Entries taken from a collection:
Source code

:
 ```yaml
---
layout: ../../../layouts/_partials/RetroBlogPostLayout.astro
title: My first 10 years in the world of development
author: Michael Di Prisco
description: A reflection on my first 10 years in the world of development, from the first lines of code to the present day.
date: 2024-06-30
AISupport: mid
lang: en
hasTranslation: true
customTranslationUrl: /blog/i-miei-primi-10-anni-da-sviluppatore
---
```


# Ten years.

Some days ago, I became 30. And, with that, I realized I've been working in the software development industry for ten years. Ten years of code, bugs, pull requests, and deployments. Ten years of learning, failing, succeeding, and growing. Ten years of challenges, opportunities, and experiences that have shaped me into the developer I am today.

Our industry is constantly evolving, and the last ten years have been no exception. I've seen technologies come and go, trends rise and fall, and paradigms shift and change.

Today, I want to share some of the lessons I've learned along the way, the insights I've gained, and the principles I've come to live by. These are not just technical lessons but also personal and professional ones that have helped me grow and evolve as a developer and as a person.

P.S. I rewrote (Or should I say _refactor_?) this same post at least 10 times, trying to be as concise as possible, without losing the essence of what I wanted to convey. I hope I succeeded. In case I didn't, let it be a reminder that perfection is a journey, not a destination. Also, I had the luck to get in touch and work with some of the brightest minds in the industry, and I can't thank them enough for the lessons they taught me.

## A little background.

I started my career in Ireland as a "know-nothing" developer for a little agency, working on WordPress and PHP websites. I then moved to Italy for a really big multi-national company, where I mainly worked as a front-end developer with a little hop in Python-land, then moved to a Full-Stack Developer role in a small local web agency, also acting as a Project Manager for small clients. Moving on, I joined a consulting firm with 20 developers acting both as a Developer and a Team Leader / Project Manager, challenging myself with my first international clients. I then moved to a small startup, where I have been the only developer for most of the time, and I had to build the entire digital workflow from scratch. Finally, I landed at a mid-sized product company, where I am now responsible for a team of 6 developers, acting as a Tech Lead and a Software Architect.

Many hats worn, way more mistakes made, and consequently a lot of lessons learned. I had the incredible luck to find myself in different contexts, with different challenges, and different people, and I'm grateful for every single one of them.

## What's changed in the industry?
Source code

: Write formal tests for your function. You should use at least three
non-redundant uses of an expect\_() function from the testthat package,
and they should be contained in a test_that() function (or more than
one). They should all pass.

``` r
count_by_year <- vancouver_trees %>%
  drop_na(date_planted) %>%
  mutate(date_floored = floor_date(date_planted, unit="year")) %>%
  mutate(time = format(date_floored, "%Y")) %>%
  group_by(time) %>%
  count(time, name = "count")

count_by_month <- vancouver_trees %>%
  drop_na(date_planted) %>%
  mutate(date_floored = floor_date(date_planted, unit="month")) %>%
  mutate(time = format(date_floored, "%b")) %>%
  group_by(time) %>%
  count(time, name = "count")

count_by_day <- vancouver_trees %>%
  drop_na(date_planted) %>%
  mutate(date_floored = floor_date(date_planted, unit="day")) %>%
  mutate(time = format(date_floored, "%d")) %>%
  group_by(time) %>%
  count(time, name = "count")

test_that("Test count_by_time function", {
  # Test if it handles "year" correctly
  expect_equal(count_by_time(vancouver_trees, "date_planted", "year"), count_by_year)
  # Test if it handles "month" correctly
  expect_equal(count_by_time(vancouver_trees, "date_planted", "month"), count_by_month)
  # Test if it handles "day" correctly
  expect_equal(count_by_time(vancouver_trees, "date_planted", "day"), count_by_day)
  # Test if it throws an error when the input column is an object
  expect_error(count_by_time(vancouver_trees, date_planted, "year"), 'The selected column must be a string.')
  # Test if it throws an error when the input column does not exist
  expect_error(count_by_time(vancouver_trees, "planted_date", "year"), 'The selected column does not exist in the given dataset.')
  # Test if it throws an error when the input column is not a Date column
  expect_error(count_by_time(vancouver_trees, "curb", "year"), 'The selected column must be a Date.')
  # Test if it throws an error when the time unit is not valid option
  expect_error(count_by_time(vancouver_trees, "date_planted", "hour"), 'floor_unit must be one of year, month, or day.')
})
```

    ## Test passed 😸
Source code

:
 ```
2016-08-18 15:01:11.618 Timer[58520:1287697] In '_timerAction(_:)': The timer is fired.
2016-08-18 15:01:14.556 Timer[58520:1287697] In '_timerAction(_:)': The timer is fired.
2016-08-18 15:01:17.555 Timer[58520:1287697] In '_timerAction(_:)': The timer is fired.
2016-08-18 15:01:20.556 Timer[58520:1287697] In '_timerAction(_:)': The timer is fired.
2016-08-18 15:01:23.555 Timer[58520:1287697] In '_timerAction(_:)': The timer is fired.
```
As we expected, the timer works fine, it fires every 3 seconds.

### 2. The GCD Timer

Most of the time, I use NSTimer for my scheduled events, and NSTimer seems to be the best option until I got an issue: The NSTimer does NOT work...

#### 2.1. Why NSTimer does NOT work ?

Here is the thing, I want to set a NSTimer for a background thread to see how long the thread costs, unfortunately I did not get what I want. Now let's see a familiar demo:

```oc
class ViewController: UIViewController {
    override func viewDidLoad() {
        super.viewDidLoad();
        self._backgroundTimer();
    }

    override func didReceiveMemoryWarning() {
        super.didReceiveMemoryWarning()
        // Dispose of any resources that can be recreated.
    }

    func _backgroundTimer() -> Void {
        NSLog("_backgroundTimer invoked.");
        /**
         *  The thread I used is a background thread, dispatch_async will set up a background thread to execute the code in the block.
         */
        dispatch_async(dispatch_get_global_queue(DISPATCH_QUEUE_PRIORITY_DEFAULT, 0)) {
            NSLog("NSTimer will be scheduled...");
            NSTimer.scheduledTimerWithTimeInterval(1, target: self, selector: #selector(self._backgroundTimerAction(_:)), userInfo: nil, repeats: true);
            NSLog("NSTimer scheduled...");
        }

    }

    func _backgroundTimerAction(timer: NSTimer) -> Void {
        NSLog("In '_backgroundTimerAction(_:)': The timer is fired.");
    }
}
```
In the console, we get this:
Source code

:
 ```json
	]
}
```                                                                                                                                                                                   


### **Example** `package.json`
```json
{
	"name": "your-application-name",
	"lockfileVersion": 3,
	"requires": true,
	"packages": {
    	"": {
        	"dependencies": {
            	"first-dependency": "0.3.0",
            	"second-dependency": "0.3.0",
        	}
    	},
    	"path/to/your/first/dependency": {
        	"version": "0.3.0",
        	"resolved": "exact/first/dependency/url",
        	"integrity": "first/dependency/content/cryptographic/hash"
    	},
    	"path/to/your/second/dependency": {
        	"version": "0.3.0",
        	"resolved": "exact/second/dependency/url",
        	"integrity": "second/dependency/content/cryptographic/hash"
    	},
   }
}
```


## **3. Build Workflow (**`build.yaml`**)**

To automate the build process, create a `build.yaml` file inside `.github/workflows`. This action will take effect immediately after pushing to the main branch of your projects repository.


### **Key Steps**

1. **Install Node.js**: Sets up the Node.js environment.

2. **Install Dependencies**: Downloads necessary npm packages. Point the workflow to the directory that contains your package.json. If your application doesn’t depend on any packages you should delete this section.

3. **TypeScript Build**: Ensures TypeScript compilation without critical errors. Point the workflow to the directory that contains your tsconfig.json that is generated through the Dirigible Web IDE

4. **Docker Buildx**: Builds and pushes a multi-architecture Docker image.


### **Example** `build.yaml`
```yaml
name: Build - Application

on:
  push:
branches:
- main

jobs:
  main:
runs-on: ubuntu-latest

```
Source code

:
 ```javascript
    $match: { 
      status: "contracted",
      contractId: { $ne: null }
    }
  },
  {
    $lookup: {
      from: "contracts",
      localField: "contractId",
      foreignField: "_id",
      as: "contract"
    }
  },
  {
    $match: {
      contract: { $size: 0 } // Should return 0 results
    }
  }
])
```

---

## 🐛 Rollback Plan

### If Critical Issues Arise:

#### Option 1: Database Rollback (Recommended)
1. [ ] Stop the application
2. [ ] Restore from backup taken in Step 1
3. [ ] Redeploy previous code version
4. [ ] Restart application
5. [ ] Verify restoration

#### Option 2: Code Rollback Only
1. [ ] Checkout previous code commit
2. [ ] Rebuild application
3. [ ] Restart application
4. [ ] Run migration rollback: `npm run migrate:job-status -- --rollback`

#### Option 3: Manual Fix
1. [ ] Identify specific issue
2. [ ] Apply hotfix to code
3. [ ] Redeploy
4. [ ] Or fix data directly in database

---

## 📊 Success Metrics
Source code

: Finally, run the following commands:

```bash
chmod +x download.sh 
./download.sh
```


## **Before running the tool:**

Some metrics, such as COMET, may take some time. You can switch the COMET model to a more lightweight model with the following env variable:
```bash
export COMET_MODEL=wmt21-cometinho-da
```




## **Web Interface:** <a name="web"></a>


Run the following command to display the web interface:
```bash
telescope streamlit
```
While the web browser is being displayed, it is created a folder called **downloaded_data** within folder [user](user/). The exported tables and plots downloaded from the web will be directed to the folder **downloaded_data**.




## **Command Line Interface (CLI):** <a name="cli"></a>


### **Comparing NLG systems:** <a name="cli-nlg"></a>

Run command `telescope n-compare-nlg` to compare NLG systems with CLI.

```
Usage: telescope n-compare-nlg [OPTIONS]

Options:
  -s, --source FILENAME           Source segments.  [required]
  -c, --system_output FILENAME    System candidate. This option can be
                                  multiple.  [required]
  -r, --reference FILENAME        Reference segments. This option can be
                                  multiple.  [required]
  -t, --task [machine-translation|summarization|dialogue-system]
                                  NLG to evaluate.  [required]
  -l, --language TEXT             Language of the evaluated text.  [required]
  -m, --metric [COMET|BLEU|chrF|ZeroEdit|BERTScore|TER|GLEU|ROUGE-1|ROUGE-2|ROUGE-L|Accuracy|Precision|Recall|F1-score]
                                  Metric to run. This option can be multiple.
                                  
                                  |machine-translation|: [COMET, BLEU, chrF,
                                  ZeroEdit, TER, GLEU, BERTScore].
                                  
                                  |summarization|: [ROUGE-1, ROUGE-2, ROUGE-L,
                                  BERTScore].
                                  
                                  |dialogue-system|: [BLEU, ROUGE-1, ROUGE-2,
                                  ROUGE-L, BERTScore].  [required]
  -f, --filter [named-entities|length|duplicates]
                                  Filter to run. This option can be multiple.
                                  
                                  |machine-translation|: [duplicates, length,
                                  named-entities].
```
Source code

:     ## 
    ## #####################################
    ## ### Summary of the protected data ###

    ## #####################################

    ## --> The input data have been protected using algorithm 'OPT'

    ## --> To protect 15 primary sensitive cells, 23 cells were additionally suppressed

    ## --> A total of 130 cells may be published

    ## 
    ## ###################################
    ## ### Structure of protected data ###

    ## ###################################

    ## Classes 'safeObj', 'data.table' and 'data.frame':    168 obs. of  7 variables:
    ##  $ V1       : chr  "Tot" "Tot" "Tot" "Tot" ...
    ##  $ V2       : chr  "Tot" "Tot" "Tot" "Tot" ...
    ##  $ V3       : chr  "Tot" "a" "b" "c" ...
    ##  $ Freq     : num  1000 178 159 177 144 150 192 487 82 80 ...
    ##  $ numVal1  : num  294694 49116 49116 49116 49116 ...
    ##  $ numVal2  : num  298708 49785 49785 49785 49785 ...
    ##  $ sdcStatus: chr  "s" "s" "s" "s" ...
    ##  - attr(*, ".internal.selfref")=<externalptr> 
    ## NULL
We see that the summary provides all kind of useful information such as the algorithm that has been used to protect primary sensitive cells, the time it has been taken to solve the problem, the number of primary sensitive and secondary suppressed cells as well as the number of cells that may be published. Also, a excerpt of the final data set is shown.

* TRY IT: Among the records, find every line with the word "dependency" and copy it.

* SOLUTION FOR THIS EXERCISE:
            	"first-dependency": "0.3.0",
            	"second-dependency": "0.3.0",
    	"path/to/your/first/dependency": {
        	"resolved": "exact/first/dependency/url",
        	"integrity": "first/dependency/content/cryptographic/hash"
    	"path/to/your/second/dependency": {
        	"resolved": "exact/second/dependency/url",
        	"integrity": "second/dependency/content/cryptographic/hash"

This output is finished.